Bunun yanı sıra Prof. Dr. Utku Altınöz’ün çalışmasında, enflasyon ve reel asgari ücretin birbirine bağlı olduğu vurgulanıyor. Yüksek enflasyon dönemlerinde ücret artışlarının zorunlu hale geldiği ifade edilirken, ekonomik büyüme ve sendikalaşma oranlarının asgari ücretin yükselmesinde belirleyici faktörler olduğu kaydediliyor.
1996-2006 yıllarını kapsayan bir başka çalışmada, asgari ücretin enflasyonu artırdığı kadar, yüksek enflasyonun da asgari ücrette artışa neden olduğu belirtiliyor. Bu ilişki, ekonomistler tarafından “tavuk-yumurta” metaforuyla açıklanıyor. Özetle, her iki değişkenin birbirini etkilediği, ancak bu etkinin doğrudan ve kalıcı olmadığı ifade ediliyor.
Reel ücretler üzerindeki etkiler, yalnızca enflasyonla değil, ekonomik büyüme ve emek verimliliği gibi faktörlerle de şekilleniyor. Çalışmalar, ekonomik büyümenin iş piyasalarını canlandırarak daha yüksek ücret artışlarına kapı araladığını gösteriyor. Öte yandan sendikalaşmanın düşük olduğu ortamlarda ücretlerin baskı altında kaldığına, sendikalaşmanın artışıyla ise ücret eşitsizliğinin azaldığına dikkat çekiliyor.
Uzmanlar, asgari ücret artışlarının enflasyon üzerindeki etkisinin sınırlı ve geçici olduğunu, ancak ekonomik istikrarın sağlanabilmesi için enflasyonla mücadelenin kritik önem taşıdığını belirtiyor. Bu bağlamda, hükümetin zam oranlarını belirlerken hem işçi haklarını hem de piyasa dengesini gözetmesi gerektiği ifade ediliyor.

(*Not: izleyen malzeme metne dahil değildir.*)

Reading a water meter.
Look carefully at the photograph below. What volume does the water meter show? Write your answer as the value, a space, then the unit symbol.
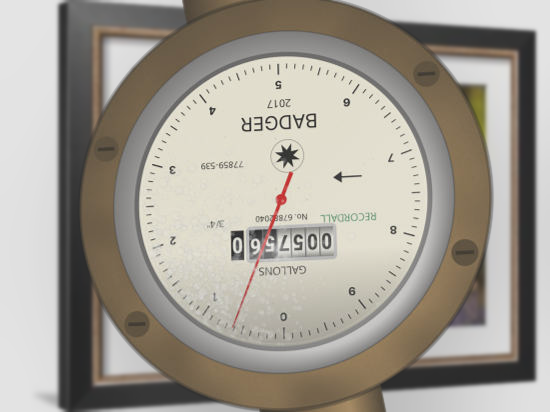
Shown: 57560.6 gal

2025 yılı asgari ücret rakamının, yalnızca çalışanlar için değil, ekonomik göstergeler üzerinde de geniş çaplı etkileri olması bekleniyor. Bu nedenle, asgari ücretin yalnızca bir maaş politikası değil, aynı zamanda ekonomik bir araç olarak görülmesi gerektiği vurgulanıyor.